The price of oil has nearly doubled since January, boosted largely by a spate of unplanned outages that have eroded production in Canada, Venezuela, Libya and Nigeria, along with a steady decline in U.S. shale output.
However, the overall TSX gains were capped by a sharp fall in shares of Valeant Pharmaceuticals International Inc., which fell 14.95 percent to 31.47 Canadian dollars (24.64 U.S. dollars) after the embattled drug company missed quarterly profit estimates and cut its full-year earnings and revenue forecast.
The most influential gainers included Baytex Energy Corp., which rose 13.95 percent to 8.25 Canadian dollars, and MEG Energy Corp., which also added 12.66 percent to 7.12 Canadian dollars.
Royal Bank of Canada advanced 0.78 percent to 79.95 Canadian dollars and Bank of Nova Scotia increased 1.84 percent to 67.07 Canadian dollars.
Bombardier Inc. shares remained unchanged at 2.00 Canadian dollars after the Canadian aircraft and train maker won a contract to supply 43 trains to European rail operator Abellio Rail Sudwest for about 215 million euros (244 million U.S. dollars).
The company said the trains would be inducted on the Stuttgart regional network in Germany from June 2019. Bombardier expects to supply all of the trains by 2020.
Canadian National Railway was up 0.01 percent at 77.44 Canadian dollars after announcing its CEO would step down for medical reasons.
On the economic beat, Western University's IVEY Purchasing Managers Index for May came in at 49.4, compared to 53.1 for April. The survey of purchasing managers asks whether their purchases increased during the month or went down. Any reading below 50 indicates a contraction.
Meanwhile one of Bay Street's most prominent economists believes that Canadian policymakers are taking the wrong approach in attempting to cool the country's red-hot housing markets.
The way wealth management firm Gluskin Sheff Chief Economist David Rosenberg sees it, Canada needs to focus more on increasing housing supply and less on trying to curtail demand.
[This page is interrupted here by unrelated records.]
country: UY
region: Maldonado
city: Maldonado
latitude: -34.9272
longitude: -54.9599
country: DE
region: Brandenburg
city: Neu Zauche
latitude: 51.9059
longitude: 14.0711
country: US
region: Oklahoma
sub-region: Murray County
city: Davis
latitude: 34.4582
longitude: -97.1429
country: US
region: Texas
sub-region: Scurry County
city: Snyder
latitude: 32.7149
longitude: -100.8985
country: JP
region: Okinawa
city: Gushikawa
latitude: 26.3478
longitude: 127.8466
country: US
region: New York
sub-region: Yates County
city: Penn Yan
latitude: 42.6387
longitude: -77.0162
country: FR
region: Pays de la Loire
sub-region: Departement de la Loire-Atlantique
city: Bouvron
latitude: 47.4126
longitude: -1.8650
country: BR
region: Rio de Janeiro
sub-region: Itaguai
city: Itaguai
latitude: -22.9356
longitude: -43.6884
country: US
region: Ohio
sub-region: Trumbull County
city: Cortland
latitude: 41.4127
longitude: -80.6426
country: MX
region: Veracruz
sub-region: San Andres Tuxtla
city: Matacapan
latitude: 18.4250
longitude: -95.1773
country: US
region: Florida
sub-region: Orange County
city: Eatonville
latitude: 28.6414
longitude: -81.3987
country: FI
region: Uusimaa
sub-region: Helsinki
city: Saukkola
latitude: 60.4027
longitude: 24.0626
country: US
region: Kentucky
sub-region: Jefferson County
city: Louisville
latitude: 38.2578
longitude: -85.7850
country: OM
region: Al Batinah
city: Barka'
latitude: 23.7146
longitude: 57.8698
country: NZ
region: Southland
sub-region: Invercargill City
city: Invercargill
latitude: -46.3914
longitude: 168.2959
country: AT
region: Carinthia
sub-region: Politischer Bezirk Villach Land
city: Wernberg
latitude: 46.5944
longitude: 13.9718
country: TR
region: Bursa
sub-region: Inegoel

"We continue to focus on the wrong area," he said. "The focus (needs to be the) supply constraints that politicians at every level of government can ease up."
Despite high demand in Toronto and Vancouver, building permits have dropped over the past year -- thus exacerbating the supply crunch in those markets, said Rosenberg.
Some observers have called on Canada to introduce new taxes to curb demand from foreign buyers. But foreign buyers are not price-sensitive and new taxes will do little to cool their appetite for Canadian properties, said Rosenberg. Indeed, he worries there is little the federal government can do to cool the market.
Real estate markets in Toronto and Vancouver have been a bright spot in a sluggish Canadian economy that continues to struggle with the crash in crude oil prices. However, Rosenberg warns that Canada's runaway housing markets are becoming not just a financial risk, but a social one.
The Canadian dollar traded higher at 0.7830 U.S. dollar, compared with Monday's closing rate of 0.7808 U.S. dollar.